Teaching Grammar is Back, Post

Teaching Grammar is Back 

Teaching Grammar is Back and word has got around!

On 22 September 2020 the Sydney Morning Herald published an article titled, “How does grammar help writing?” 

Changes in the New South Wales school curriculum are afoot to introduce the teaching of English grammar in explicit ways. It has always been there but lacks continuity into upper primary and secondary school education. So the curriculum is to be narrower and deeper. In Maths the curriculum must pave the way for a compulsory Year 12 Maths subject in 2025.

In English, explicit teaching of grammar will replace some curriculum areas. The question posed in the SMH two years ago is now answered. Of course knowledge of grammar helps writing! Labelling parts of sentences into main clause (or two) and subordinate clauses is content based knowledge.

With a better knowledge of English grammar, teachers can

~discuss with students:
~mark and explain mistakes in students’ writing;
~and coach them in writing correct English using correct definitions.


Links to lesson sheets on grammar: Prefix -a Literacy Years 6-8,  “Phrases and Present Participle” English Grade 5-6,  “Suffix Ac-tion” Literacy Grade 5-7, “Match Word Meanings” Grade 6,7,8


Terms for Naming Sentence Parts

Complex ideas often require complex expression in complex sentences. Science and history do not require a different “type” of English. Different fields of study call for terminology for use in discussing subject matter. But the ways of thinking within one field are not different fundamentally from ways of thinking in other fields.

The notion that science subjects require a different type of English and that thinking in the humanities is nuanced and value-laden (and probably emotionally-driven ) has been put forward in the media very recently too. What we need is a common language with commonly understood terms and meanings.

To discuss the field of English language expression we must have a pocket book of terms.  If you write on a student’s assignment “This is not a sentence” the student does not know why. No finite verb? Just a phrase? So the teacher writes an acceptable sentence to replace the non-sentence but is unable to discuss the fault in the student’s writing.

Talking about English becomes easier with known and understood terms.

Is the teaching profession ready for the changes? We’re getting there! Teaching of grammar disappeared when Whole Language Theory became the main teaching method for English language teaching. Two generations of teachers hence and it’s no wonder they don’t teach grammar because their own knowledge is poor. Not their fault!

Primary school teachers have, over time, introduced confusion in their use of terms due to their own lack of knowledge. If students in primary school can learn the word ‘multiplication’ they can also learn the word ‘conjunction’.  The word ‘connective’ is used to apply to adverbial phrases and adverbs as well as conjunctions, such as ‘despite’ and ‘allowing for error. In other words, they use a blanket term: connective. It also suggests that students cannot identify adverbial or adjectival phrases.

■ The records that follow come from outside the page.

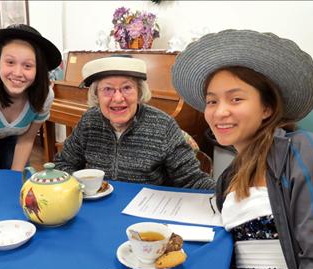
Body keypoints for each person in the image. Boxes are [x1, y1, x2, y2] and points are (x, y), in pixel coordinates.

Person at [172, 29, 313, 269]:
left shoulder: (301, 152)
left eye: (236, 99)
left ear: (267, 107)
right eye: (212, 101)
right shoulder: (230, 176)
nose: (220, 112)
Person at [54, 55, 215, 189]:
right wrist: (83, 186)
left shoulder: (163, 125)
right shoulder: (90, 121)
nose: (117, 98)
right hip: (98, 207)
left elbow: (192, 180)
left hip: (145, 213)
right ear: (96, 95)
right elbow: (64, 164)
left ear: (139, 92)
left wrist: (228, 196)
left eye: (126, 88)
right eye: (108, 89)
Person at [0, 24, 62, 178]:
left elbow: (26, 140)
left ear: (38, 69)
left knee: (19, 184)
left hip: (12, 140)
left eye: (28, 66)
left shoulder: (44, 96)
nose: (18, 73)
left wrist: (14, 180)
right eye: (10, 62)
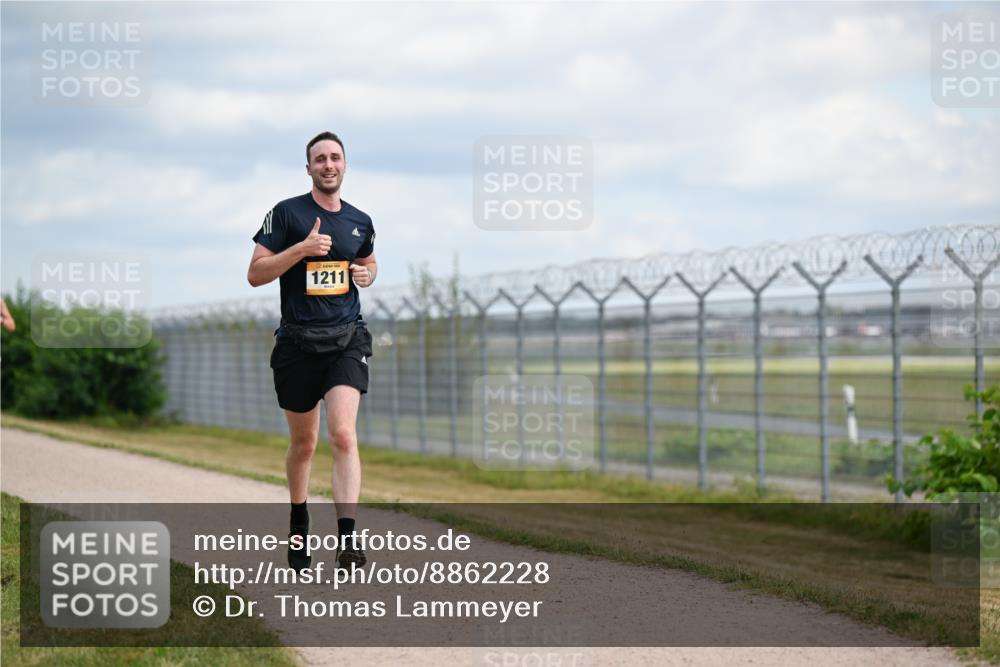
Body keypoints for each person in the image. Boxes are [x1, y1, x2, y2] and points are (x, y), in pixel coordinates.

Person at [247, 131, 377, 571]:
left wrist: (367, 275)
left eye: (335, 157)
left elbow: (368, 260)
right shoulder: (286, 214)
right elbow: (256, 273)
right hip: (298, 344)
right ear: (309, 169)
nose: (328, 164)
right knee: (304, 445)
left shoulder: (360, 220)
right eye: (319, 159)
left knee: (343, 435)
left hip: (346, 339)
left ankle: (348, 541)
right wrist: (302, 249)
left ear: (344, 165)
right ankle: (299, 523)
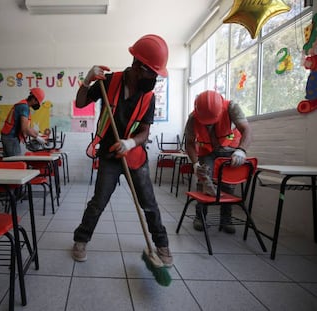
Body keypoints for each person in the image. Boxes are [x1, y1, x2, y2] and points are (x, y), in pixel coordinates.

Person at [72, 34, 173, 267]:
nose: (155, 78)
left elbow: (145, 132)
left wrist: (130, 143)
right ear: (138, 66)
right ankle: (81, 240)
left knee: (149, 203)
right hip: (109, 155)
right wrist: (87, 82)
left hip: (135, 155)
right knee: (98, 201)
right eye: (152, 72)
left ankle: (161, 244)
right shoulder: (109, 82)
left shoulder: (149, 96)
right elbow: (80, 103)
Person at [184, 90, 253, 233]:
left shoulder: (231, 107)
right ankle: (200, 217)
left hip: (229, 149)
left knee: (228, 184)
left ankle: (226, 219)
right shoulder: (193, 117)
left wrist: (242, 150)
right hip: (207, 151)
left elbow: (247, 130)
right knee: (203, 180)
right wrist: (195, 163)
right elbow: (189, 143)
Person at [1, 88, 46, 157]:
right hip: (11, 138)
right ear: (34, 99)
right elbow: (25, 129)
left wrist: (38, 134)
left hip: (8, 136)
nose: (37, 105)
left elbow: (25, 127)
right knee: (15, 163)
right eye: (38, 102)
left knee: (9, 163)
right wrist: (38, 138)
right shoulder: (24, 107)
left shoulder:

Another example is the misunderstanding of the perfect and past perfect tenses. Primary teachers across the board insist that the perfect tense of the verb be called the Past Perfect Tense. They want students to understand that the perfect tense is a past tense.

Example: “The instructor has made the point many times.”

Teachers teach that  ‘has made’ is called the Past Perfect Tense.” No, it is not! This is the Perfect Tense. What would teachers say to this sentence,

“The instructor had demonstrated many times before the students learned how to solder pipes.”

Teachers have no answer and yet ‘had demonstrated’ is the Past Perfect Tense. Wrong labelling, and I don’t know what they are going to do about it. There will be much to learn and re-learn in the teaching profession before we can teach English grammar effectively.

And round and round we go – after thirty or forty years we come back to where we left off. How old hat the teaching of grammar was for forty years!